Cooling the Shock: New Supernova Constraints on Dark Photons

TL;DR

This paper investigates how dark photons could influence supernova explosions by providing a new cooling mechanism, leading to novel constraints on dark photon properties based on supernova observations.

Contribution

It introduces a new supernova-based method to constrain dark photon parameters, especially in the 0.1-0.4 MeV mass range, surpassing previous bounds from SN1987A.

Findings

Dark-photon cooling can significantly affect supernova dynamics.

New constraints on dark photon mass and coupling are established.

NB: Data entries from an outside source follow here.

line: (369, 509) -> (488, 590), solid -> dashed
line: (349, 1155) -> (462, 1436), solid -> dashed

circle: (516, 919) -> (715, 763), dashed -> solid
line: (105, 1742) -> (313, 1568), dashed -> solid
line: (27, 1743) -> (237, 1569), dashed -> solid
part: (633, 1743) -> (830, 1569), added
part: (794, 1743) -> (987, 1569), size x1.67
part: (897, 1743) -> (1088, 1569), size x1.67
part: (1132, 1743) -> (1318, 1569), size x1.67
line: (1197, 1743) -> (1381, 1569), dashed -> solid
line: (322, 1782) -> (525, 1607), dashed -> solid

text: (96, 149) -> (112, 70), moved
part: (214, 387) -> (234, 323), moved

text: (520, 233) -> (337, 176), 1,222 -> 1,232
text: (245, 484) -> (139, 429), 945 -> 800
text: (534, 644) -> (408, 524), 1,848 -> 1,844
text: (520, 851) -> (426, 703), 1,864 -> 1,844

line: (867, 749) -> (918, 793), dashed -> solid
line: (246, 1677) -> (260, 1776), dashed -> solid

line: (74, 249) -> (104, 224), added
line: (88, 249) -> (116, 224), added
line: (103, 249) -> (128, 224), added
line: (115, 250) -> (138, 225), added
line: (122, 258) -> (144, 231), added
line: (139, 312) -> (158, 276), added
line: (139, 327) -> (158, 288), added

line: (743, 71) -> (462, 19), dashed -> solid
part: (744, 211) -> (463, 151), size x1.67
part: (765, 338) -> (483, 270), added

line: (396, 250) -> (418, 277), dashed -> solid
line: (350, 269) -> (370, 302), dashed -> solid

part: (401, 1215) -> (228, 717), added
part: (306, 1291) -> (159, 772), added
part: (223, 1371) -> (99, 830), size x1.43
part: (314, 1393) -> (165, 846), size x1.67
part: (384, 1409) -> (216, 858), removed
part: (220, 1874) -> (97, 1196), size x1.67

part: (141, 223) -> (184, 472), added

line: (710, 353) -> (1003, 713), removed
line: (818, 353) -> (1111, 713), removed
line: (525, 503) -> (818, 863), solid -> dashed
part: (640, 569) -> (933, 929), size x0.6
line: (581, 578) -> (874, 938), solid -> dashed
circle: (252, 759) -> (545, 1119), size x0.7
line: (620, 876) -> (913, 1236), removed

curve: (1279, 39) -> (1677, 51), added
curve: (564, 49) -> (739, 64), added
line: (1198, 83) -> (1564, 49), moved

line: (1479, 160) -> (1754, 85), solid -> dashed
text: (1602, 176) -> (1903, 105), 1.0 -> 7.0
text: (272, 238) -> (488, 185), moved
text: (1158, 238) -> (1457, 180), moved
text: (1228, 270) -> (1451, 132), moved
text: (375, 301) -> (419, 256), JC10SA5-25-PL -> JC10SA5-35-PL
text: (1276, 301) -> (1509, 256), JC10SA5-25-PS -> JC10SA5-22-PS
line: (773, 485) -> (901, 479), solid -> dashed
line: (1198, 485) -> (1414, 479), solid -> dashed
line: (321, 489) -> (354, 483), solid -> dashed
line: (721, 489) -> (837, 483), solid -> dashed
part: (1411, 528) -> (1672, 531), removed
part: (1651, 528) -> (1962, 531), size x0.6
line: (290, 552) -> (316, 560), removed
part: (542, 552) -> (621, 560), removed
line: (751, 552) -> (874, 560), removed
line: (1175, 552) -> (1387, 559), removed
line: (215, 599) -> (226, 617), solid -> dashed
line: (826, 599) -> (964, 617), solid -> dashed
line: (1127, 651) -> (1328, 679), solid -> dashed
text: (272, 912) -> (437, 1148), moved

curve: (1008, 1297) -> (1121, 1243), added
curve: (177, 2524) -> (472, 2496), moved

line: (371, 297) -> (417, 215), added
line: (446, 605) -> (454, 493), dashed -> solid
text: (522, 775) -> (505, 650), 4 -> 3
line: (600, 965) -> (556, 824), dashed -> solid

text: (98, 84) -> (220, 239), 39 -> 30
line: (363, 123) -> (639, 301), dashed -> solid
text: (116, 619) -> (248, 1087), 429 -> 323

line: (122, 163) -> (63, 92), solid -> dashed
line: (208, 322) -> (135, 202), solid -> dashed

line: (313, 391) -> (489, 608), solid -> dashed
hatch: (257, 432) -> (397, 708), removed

Supernova observations can probe dark photons down to 0.01 MeV.

Abstract

During the accretion phase of a core-collapse supernova (SN), dark-photon (DP) cooling can be largest in the gain layer below the stalled shock wave. In this way, it could counter-act the usual shock rejuvenation by neutrino energy deposition and thus prevent the explosion. This peculiar energy-loss profile derives from the resonant nature of DP production. The largest cooling and thus strongest constraints obtain for DP masses of 0.1-0.4 MeV, a range corresponding to the photon plasma mass in the gain region. Electron-capture SNe, once observationally unambiguously identified, could provide strong bounds even down to nearly 0.01 MeV. For a coupling strength so small that neutrino-driven explosions are expected to survive, the DP cooling of the core is too small to modify the neutrino signal, i.e., our new argument supersedes the traditional SN1987A cooling bound.